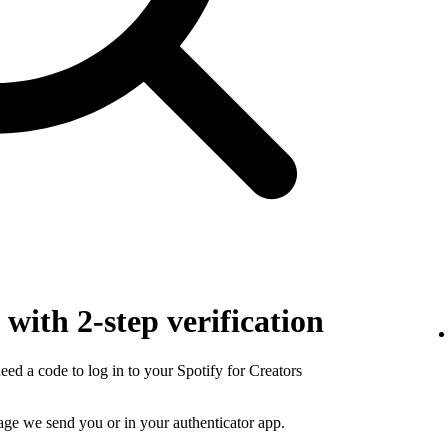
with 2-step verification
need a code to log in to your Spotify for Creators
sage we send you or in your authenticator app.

== == ==

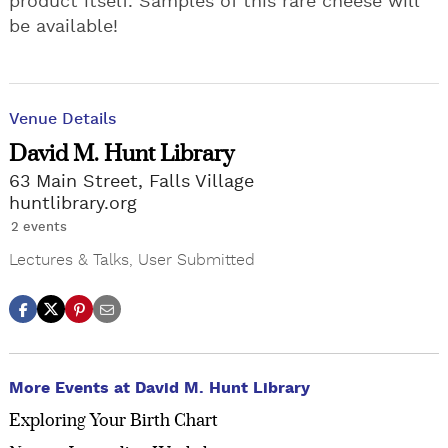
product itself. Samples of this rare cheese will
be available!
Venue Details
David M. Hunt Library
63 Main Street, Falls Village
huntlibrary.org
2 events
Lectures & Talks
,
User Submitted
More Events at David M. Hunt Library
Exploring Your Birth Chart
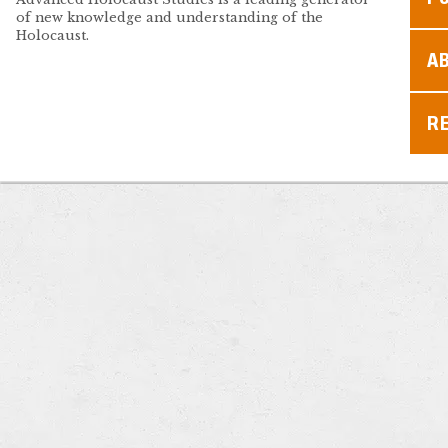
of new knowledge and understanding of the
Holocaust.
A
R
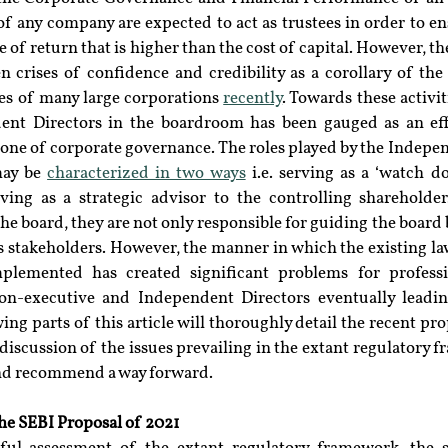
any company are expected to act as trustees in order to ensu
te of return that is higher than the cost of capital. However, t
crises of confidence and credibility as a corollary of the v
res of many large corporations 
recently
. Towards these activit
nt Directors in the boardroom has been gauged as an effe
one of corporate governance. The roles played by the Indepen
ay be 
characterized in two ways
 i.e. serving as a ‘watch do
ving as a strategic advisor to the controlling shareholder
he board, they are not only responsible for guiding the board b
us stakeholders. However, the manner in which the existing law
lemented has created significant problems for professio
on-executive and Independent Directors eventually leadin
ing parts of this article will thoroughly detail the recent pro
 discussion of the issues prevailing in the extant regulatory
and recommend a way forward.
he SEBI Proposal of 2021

== == ==

- Task description:
Starting with the line with "of new knowledge and understanding of the" and going on through the line with "he SEBI Proposal of 2021", rewrite those lines from the records with "recommend" changed to "propose" and nothing else altered. Leave the pictures out of your answer.

- Exercise result:
of new knowledge and understanding of the
Holocaust.
A
R
any company are expected to act as trustees in order to ensu
te of return that is higher than the cost of capital. However, t
crises of confidence and credibility as a corollary of the v
res of many large corporations 
recently
. Towards these activit
nt Directors in the boardroom has been gauged as an effe
one of corporate governance. The roles played by the Indepen
ay be 
characterized in two ways
 i.e. serving as a ‘watch do
ving as a strategic advisor to the controlling shareholder
he board, they are not only responsible for guiding the board b
us stakeholders. However, the manner in which the existing law
lemented has created significant problems for professio
on-executive and Independent Directors eventually leadin
ing parts of this article will thoroughly detail the recent pro
 discussion of the issues prevailing in the extant regulatory
and propose a way forward.
he SEBI Proposal of 2021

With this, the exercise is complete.